EXERCISE BRIEF: Instruction for the data below: set down exactly the lines from the line with "right knee: (119, 274)" to the line with "left shoulder: (257, 246)", inclusive, and no others.

[Human pose images with coordinates]
============================================================

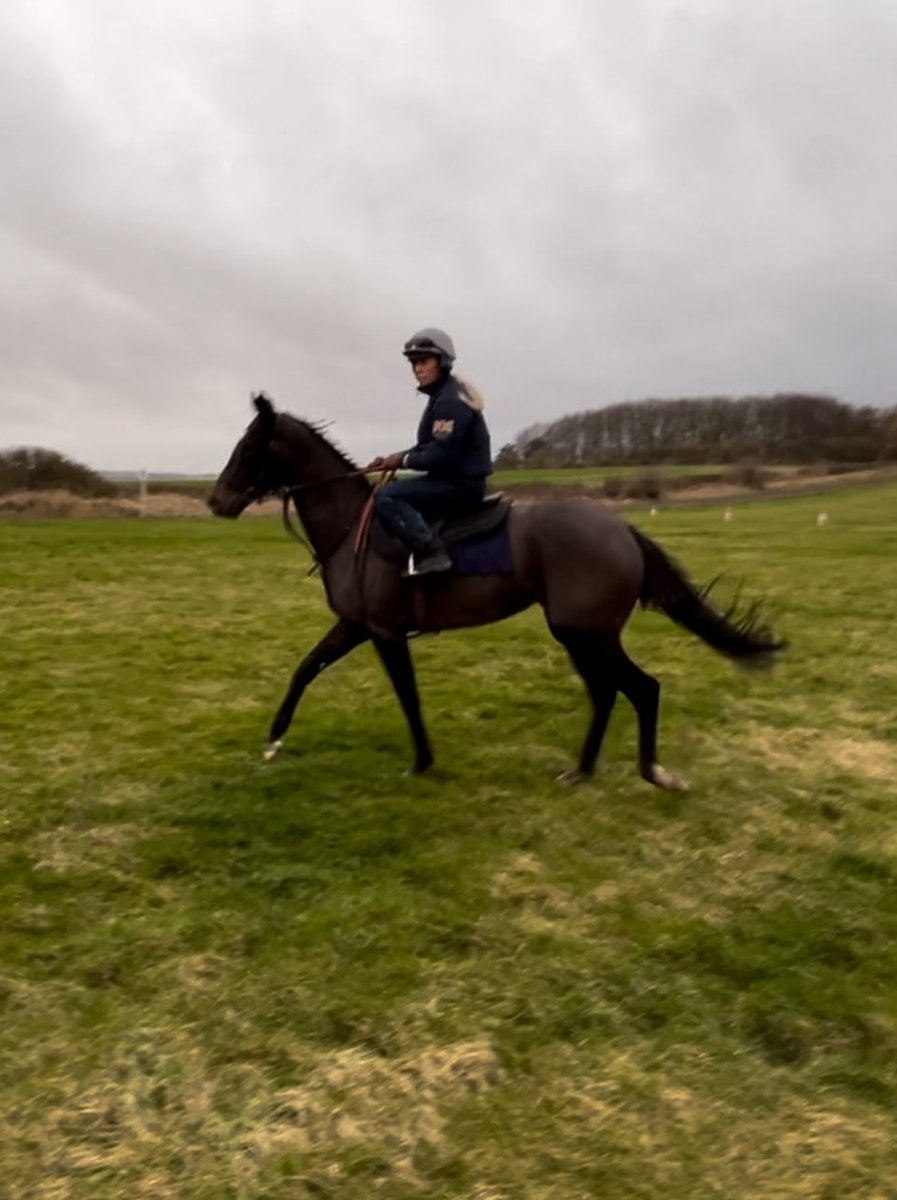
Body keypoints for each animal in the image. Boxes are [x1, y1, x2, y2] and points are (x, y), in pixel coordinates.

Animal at [209, 391, 786, 787]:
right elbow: (305, 669)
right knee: (608, 693)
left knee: (640, 688)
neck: (355, 528)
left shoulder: (384, 632)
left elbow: (407, 697)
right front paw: (273, 740)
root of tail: (623, 530)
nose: (216, 500)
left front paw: (422, 762)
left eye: (250, 445)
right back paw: (583, 770)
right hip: (582, 637)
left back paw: (652, 772)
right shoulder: (354, 625)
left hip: (587, 634)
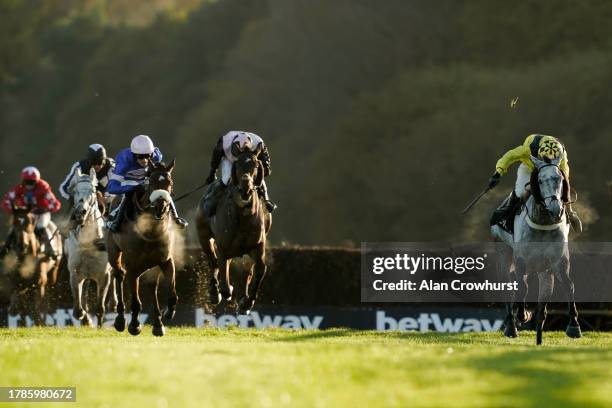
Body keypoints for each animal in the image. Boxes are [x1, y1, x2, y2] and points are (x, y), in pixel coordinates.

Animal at [107, 161, 179, 336]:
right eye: (151, 183)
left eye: (170, 183)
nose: (161, 206)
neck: (150, 233)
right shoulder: (132, 265)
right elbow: (135, 301)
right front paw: (134, 325)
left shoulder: (166, 260)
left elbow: (172, 293)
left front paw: (168, 312)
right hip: (114, 252)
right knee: (119, 274)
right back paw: (120, 320)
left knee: (151, 286)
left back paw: (158, 324)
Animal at [196, 147, 272, 316]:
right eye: (236, 165)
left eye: (256, 165)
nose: (245, 189)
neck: (242, 219)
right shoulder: (223, 247)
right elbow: (224, 284)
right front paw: (225, 291)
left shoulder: (257, 246)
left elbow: (259, 270)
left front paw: (246, 303)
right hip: (204, 237)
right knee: (213, 261)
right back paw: (214, 293)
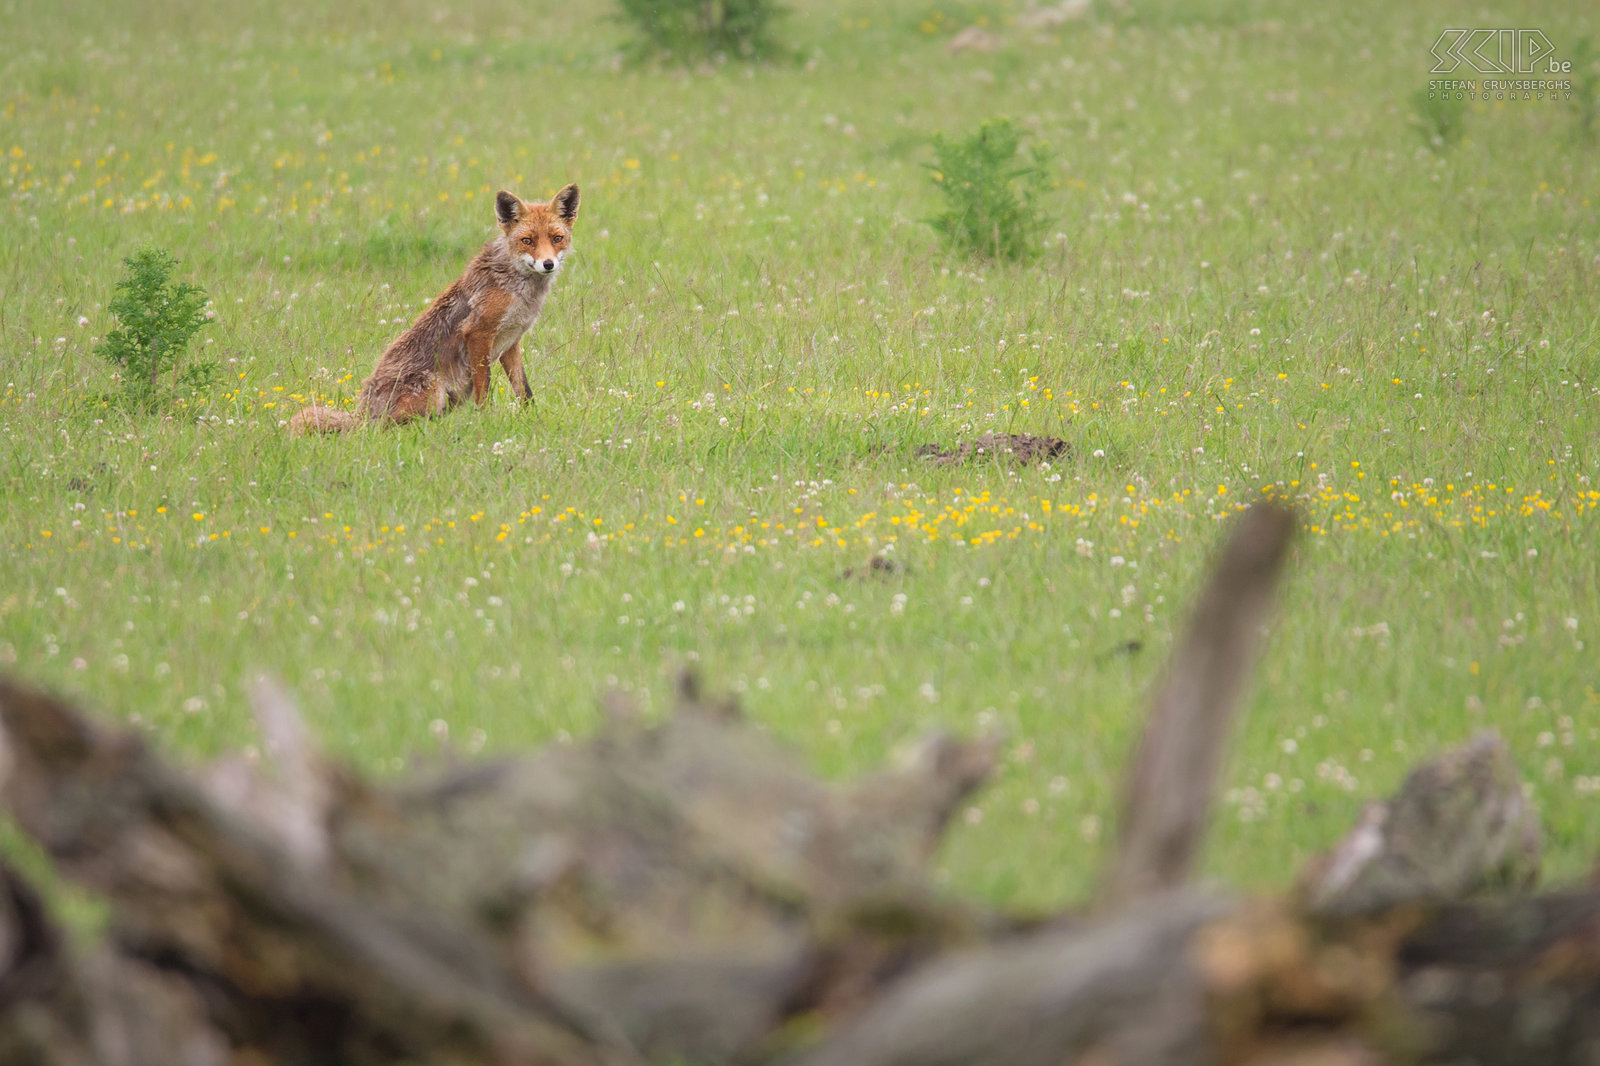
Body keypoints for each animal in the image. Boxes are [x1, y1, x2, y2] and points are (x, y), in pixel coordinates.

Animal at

============================================================

PROBLEM SOLUTION:
right knee: (119, 274)
right back paw: (120, 320)
left knee: (151, 286)
left back paw: (158, 324)
Animal at [196, 147, 272, 316]:
right eye: (236, 165)
left eye: (256, 165)
nose: (245, 189)
neck: (242, 219)
right shoulder: (223, 247)
right elbow: (224, 284)
right front paw: (225, 291)
left shoulder: (257, 246)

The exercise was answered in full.